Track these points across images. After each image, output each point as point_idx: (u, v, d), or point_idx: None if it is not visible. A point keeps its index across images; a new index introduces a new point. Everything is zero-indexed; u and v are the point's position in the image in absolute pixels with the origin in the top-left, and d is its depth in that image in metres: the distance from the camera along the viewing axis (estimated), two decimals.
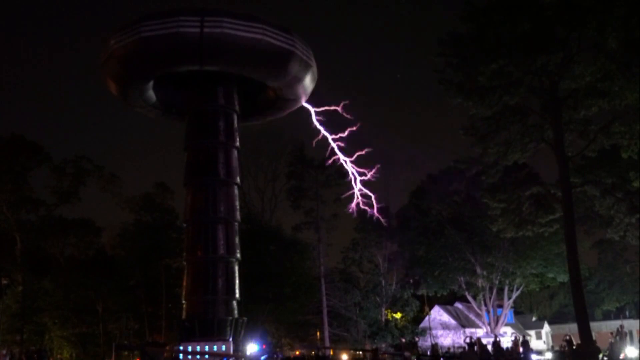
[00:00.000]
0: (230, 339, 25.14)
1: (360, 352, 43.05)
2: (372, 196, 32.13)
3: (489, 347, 30.54)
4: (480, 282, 47.23)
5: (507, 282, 47.68)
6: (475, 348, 24.76)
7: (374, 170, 31.49)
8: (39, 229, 46.32)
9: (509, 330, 56.37)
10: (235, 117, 28.32)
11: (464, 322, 58.27)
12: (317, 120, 30.84)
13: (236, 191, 27.92)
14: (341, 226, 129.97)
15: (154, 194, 50.46)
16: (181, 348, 24.22)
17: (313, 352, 36.19)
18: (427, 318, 54.53)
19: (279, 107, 30.74)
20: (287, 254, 44.34)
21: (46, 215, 46.97)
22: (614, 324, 52.88)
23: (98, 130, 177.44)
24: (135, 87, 27.88)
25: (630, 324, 53.91)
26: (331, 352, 38.24)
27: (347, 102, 30.55)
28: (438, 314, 58.88)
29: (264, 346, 31.86)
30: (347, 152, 31.38)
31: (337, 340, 48.72)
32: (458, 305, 61.58)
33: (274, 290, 41.50)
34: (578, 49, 24.22)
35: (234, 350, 25.01)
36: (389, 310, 52.36)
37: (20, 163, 44.10)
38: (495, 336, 42.05)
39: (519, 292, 49.72)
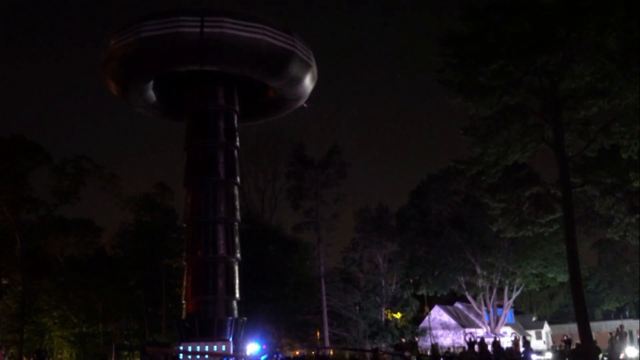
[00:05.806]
0: (230, 339, 25.14)
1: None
2: None
3: (489, 347, 30.52)
4: (480, 282, 47.22)
5: (507, 282, 47.67)
6: (476, 348, 24.80)
7: None
8: (39, 229, 46.29)
9: (509, 330, 56.31)
10: (235, 117, 28.34)
11: (464, 322, 58.22)
12: None
13: (236, 191, 27.93)
14: (341, 226, 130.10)
15: (154, 194, 50.45)
16: (181, 348, 24.23)
17: (313, 352, 36.17)
18: (427, 318, 54.50)
19: (279, 107, 30.75)
20: (287, 254, 44.29)
21: (46, 215, 46.96)
22: (614, 324, 52.80)
23: (98, 130, 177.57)
24: (135, 87, 27.91)
25: (630, 324, 53.85)
26: (331, 352, 38.21)
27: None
28: (438, 314, 58.84)
29: (264, 346, 31.87)
30: None
31: (337, 340, 48.68)
32: (458, 305, 61.54)
33: (274, 290, 41.50)
34: (578, 49, 24.21)
35: (234, 350, 25.02)
36: (389, 310, 52.33)
37: (20, 163, 44.05)
38: (495, 336, 42.01)
39: (519, 292, 49.70)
****************
■ ACTIVITY
Would you repeat the material exactly, keeping out any pictures?

■ RESPONSE TO THIS EXERCISE
Track these points across images. After each image, output each point as point_idx: (u, v, d), or point_idx: None if it is not visible. A point keeps its index across images; a new index introduces a new point. Everything is zero-indexed; u and v are the point's position in the image in absolute pixels with the origin in the top-left, and d is its depth in that image in metres: the distance from the camera along the viewing axis (estimated), two decimals.
[00:00.000]
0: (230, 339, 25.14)
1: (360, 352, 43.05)
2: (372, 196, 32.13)
3: (489, 347, 30.54)
4: (480, 282, 47.23)
5: (507, 282, 47.68)
6: (475, 348, 24.76)
7: (374, 170, 31.49)
8: (39, 229, 46.32)
9: (509, 330, 56.37)
10: (235, 117, 28.32)
11: (464, 322, 58.27)
12: (317, 120, 30.84)
13: (236, 191, 27.92)
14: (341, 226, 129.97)
15: (154, 194, 50.46)
16: (181, 348, 24.22)
17: (313, 352, 36.19)
18: (427, 318, 54.53)
19: (279, 107, 30.74)
20: (287, 254, 44.34)
21: (46, 215, 46.97)
22: (614, 324, 52.88)
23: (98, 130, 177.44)
24: (135, 87, 27.88)
25: (630, 324, 53.91)
26: (331, 352, 38.24)
27: (347, 102, 30.55)
28: (438, 314, 58.88)
29: (264, 346, 31.86)
30: (347, 152, 31.38)
31: (337, 340, 48.72)
32: (458, 305, 61.58)
33: (274, 290, 41.50)
34: (578, 49, 24.22)
35: (234, 350, 25.01)
36: (389, 310, 52.36)
37: (20, 163, 44.10)
38: (495, 336, 42.05)
39: (519, 292, 49.72)
[00:05.806]
0: (230, 339, 25.14)
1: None
2: None
3: (489, 347, 30.52)
4: (480, 282, 47.22)
5: (507, 282, 47.67)
6: (476, 348, 24.80)
7: None
8: (39, 229, 46.29)
9: (509, 330, 56.31)
10: (235, 117, 28.34)
11: (464, 322, 58.22)
12: None
13: (236, 191, 27.93)
14: (341, 226, 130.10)
15: (154, 194, 50.45)
16: (181, 348, 24.23)
17: (313, 352, 36.17)
18: (427, 318, 54.50)
19: (279, 107, 30.75)
20: (287, 254, 44.29)
21: (46, 215, 46.96)
22: (614, 324, 52.80)
23: (98, 130, 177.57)
24: (135, 87, 27.91)
25: (630, 324, 53.85)
26: (331, 352, 38.21)
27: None
28: (438, 314, 58.84)
29: (264, 346, 31.87)
30: None
31: (337, 340, 48.68)
32: (458, 305, 61.54)
33: (274, 290, 41.50)
34: (578, 49, 24.21)
35: (234, 350, 25.02)
36: (389, 310, 52.33)
37: (20, 163, 44.05)
38: (495, 336, 42.01)
39: (519, 292, 49.70)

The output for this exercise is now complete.